Class Cohesion Measures Research Articles

Exploring community structure of software Call Graph and its applications in class cohesion measurement

Many complex networked systems exhibit natural divisions of network nodes. Each division, or community, is a densely connected subgroup. Such community structure not only helps comprehension but also finds wide applications in complex systems. Software networks, e.g., Class Dependency Networks, are such networks with community structures, but their characteristics at the function or method call granularity have not been investigated, which are useful for evaluating and improving software intra-class structure. Moreover, existing proposed applications of software community structure have not been directly compared or combined with existing software engineering practices. Comparison with baseline practices is needed to convince practitioners to adopt the proposed approaches. In this paper, we show that networks formed by software methods and their calls exhibit relatively significant community structures. Based on our findings we propose two new class cohesion metrics to measure the cohesiveness of object-oriented programs. Our experiment on 10 large open-source Java programs validate the existence of community structures and the derived metrics give additional and useful measurement of class cohesion. As an application we show that the new metrics are able to predict software faults more effectively than existing metrics.

Accounting for data encapsulation in the measurement of object-oriented class cohesion

Intuitively, in a certain class, a pair of methods that share an attribute of an object type is potentially more cohesive than those that share an attribute of a primitive type because the attribute of a reference type could implicitly refer to multiple data. Existing class cohesion measures ignore the implicit access to or sharing of attributes due to the encapsulation feature. As a result, the obtained cohesion values can be inaccurate and could lead to incorrect quality indications. This paper aims at demonstrating how to account for data encapsulation DE in cohesion measurement and reports empirical studies that investigate the impact of considering DE in cohesion measurement on cohesion values and the abilities of cohesion measures to predict class fault proneness. To differentiate between attributes and parameters of different types, we propose a weight assignment algorithm. The weight that is assigned to an attribute or a parameter of a type depends on the number of encapsulated attributes of the type. Seven cohesion measures are extended to consider the assigned weights in cohesion measurement. The results of the empirical study show that the cohesion values and the corresponding fault-proneness prediction results can significantly change when accounting for DE in cohesion measurement. Copyright © 2015 John Wiley & Sons, Ltd.

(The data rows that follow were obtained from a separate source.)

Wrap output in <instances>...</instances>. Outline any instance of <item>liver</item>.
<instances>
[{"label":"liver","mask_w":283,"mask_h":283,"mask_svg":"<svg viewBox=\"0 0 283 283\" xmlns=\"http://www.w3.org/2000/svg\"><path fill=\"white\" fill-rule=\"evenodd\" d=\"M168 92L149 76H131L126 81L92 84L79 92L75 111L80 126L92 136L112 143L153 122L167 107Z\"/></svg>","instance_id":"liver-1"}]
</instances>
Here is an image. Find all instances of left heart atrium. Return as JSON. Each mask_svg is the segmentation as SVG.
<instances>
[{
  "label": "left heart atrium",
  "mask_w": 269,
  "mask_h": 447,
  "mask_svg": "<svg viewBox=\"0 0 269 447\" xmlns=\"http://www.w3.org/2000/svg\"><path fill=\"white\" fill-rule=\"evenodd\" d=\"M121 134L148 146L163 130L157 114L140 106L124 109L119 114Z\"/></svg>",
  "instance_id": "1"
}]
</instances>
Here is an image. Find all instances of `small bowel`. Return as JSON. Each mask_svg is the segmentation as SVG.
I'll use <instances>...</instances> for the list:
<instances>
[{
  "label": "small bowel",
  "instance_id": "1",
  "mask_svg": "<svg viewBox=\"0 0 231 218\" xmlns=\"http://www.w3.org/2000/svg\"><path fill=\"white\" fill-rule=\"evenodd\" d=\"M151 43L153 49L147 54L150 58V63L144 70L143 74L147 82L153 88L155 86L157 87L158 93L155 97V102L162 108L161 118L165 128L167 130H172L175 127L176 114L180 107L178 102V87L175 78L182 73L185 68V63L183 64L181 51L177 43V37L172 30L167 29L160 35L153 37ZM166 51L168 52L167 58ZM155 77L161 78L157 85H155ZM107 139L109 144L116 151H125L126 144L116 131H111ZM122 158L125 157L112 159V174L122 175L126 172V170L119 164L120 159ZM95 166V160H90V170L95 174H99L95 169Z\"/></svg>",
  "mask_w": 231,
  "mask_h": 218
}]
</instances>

Effects of incorporating special methods into cohesion measurement on class instantiation reuse‐proneness prediction

The previously proposed class cohesion measures employ different approaches to assess the strength of the relations between the attributes and methods in a class. Access methods, constructors and destructors are special types of methods with special characteristics that can falsely alter the class cohesion measurement. In this study, the authors empirically explored the impact of considering special methods (SPs) on the cohesion measures’ abilities to predict the classes that can be intensively reused via instantiation (IRI). They considered classes in the JHotDraw and Eclipse systems. For each class, they obtained cohesion results using 17 measures in four different scenarios of considering or ignoring SPs. They collected the instantiation reusability data and applied a statistical technique to build a prediction model using each measure in each considered scenario. They investigated the significance of the changes in the prediction results. The authors’ results demonstrated that cohesion had a negative impact on class instantiation reuse-proneness and that SPs had significant impacts on cohesion values and the abilities of the cohesion measures to predict IRI classes. In practice, when applying cohesion measures to predict IRI classes, the results suggest that SPs must be included in cohesion measurement.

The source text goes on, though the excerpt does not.